> **To do**
Starting at the first line of the entries and ending at the line that contains "scientific name: Claytonia virginica", rewrite those lines with "division" substituted for "phylum" and everything else left unchanged.

[Extracted data entries]
::::::
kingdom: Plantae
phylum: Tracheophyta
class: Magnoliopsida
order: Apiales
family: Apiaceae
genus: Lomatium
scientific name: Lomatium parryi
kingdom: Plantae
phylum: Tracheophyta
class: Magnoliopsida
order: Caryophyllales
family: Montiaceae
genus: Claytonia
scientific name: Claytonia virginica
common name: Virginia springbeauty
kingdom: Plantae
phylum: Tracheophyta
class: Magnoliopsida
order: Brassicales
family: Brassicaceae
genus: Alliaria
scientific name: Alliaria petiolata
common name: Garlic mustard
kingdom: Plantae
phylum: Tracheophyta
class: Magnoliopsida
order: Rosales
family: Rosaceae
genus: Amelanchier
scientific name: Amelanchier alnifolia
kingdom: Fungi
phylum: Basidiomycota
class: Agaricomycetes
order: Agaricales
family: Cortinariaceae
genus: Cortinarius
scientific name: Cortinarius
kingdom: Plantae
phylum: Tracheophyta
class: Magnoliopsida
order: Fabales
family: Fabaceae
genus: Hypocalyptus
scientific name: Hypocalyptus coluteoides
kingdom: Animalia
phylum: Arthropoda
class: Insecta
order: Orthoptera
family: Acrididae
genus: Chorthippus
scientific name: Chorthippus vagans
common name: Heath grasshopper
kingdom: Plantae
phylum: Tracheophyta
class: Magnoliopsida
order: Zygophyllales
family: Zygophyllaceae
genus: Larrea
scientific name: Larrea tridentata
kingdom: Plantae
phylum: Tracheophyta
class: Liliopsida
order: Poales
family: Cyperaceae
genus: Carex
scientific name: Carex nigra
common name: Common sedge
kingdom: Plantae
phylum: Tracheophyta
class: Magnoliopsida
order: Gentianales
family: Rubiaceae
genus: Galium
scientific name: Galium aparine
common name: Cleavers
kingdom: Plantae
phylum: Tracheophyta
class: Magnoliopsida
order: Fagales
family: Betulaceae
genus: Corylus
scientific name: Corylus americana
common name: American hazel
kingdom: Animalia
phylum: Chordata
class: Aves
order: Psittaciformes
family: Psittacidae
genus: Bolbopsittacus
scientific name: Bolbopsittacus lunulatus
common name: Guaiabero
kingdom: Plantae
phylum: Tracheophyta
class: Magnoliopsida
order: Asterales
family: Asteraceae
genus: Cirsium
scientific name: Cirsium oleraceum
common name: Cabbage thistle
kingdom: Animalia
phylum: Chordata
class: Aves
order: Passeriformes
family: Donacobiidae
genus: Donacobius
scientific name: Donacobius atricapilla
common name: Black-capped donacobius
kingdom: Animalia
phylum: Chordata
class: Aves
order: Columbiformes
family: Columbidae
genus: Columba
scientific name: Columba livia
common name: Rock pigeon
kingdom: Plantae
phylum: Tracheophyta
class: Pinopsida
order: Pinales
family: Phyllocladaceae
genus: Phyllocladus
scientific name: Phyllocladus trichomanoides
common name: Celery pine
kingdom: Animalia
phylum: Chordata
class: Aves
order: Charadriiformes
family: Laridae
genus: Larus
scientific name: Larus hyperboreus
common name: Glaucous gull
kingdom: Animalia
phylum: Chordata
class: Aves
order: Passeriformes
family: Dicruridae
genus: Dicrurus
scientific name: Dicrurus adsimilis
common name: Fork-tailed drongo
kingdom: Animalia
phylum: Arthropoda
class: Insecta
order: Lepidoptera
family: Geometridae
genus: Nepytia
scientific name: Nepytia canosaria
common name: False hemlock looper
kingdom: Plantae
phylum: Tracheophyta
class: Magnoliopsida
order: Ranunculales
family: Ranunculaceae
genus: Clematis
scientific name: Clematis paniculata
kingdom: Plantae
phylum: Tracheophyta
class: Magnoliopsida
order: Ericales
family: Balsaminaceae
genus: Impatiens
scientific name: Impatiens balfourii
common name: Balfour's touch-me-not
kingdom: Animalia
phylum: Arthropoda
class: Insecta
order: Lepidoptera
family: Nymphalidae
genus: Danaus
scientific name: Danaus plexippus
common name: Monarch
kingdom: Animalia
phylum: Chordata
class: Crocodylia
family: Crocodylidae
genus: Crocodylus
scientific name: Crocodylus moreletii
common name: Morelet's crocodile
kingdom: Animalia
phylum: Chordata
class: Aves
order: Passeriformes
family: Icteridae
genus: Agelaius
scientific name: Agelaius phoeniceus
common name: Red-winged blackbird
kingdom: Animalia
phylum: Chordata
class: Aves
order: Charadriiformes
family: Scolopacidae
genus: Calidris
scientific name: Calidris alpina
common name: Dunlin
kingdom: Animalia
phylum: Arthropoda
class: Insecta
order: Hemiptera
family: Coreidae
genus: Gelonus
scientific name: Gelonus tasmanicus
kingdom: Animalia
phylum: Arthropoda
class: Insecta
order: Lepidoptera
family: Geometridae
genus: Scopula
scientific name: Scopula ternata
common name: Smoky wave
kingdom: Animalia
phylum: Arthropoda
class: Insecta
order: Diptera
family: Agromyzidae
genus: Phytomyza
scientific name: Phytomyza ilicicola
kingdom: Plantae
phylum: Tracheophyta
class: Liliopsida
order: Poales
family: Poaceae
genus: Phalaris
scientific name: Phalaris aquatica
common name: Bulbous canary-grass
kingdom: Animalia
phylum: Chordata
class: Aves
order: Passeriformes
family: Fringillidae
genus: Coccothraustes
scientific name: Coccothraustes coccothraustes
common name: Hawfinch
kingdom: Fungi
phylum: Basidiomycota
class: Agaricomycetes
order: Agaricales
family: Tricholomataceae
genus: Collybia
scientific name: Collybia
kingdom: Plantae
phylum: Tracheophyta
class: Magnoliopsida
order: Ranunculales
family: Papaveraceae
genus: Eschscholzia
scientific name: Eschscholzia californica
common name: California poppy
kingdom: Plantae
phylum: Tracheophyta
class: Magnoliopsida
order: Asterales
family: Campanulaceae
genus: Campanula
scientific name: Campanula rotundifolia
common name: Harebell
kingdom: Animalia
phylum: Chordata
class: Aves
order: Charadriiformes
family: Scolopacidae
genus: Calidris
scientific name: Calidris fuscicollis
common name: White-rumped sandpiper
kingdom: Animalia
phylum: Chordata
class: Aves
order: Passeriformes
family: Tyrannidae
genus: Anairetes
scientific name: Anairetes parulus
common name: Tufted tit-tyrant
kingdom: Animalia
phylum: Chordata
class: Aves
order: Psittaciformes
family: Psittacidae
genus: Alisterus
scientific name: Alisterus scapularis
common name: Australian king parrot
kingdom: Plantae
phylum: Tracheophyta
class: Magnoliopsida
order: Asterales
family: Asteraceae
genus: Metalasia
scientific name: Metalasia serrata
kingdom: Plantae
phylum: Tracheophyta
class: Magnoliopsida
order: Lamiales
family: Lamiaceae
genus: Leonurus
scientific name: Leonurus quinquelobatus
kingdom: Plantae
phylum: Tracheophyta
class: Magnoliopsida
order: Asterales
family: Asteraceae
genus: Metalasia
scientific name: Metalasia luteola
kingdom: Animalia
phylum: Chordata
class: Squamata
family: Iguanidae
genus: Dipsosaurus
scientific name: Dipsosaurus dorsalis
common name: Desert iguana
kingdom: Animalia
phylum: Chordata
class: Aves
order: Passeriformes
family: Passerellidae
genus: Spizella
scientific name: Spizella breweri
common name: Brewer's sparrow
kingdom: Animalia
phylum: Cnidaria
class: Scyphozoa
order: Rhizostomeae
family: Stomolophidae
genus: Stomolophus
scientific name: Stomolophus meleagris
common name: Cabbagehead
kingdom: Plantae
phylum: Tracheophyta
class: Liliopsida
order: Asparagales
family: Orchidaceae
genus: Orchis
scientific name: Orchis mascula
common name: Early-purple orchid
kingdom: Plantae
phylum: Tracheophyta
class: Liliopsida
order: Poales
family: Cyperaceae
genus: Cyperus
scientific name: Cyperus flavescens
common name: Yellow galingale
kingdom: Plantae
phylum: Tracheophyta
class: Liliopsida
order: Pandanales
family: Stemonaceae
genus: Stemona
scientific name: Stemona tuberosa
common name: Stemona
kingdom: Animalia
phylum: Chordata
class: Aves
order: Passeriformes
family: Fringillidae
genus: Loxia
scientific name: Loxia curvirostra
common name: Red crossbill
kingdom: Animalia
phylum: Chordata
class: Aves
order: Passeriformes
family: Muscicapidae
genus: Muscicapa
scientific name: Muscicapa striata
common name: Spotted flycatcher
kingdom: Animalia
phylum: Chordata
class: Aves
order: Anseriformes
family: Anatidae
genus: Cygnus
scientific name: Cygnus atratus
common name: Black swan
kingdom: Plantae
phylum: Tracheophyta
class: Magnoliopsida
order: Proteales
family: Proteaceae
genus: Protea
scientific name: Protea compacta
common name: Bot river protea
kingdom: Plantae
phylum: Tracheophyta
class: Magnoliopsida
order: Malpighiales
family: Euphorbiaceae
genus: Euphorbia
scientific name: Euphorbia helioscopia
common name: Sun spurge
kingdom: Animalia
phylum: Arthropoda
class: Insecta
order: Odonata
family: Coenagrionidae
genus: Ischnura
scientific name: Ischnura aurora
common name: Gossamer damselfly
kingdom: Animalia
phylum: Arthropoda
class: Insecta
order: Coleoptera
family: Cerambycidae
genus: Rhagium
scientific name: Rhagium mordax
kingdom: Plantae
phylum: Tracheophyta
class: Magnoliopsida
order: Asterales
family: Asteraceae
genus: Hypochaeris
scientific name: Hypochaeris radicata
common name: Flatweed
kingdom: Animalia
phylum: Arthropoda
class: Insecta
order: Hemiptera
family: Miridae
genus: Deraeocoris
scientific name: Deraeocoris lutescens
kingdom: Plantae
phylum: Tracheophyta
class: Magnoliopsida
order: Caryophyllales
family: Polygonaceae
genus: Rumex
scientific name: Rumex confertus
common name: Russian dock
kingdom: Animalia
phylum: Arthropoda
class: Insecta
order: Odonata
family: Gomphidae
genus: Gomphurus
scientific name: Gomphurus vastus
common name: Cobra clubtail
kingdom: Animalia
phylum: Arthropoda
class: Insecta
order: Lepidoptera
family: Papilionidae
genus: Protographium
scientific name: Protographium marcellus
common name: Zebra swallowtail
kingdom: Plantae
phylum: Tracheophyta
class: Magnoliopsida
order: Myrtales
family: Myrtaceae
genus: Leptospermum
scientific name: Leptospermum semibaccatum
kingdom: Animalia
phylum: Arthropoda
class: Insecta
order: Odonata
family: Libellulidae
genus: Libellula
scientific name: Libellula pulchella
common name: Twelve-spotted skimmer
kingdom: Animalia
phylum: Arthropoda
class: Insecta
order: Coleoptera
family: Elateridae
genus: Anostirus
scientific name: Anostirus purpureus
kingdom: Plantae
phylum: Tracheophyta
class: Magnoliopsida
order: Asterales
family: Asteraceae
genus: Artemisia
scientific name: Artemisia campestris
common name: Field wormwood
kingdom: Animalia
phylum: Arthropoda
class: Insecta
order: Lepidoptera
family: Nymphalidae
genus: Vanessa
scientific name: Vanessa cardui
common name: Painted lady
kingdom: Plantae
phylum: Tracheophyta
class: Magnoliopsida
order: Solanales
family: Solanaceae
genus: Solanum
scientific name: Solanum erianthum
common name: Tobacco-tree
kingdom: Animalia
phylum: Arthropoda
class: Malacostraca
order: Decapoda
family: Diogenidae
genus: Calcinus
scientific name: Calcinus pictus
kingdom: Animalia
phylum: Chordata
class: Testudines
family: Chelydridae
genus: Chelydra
::::::
> **Task output**
kingdom: Plantae
division: Tracheophyta
class: Magnoliopsida
order: Apiales
family: Apiaceae
genus: Lomatium
scientific name: Lomatium parryi
kingdom: Plantae
division: Tracheophyta
class: Magnoliopsida
order: Caryophyllales
family: Montiaceae
genus: Claytonia
scientific name: Claytonia virginica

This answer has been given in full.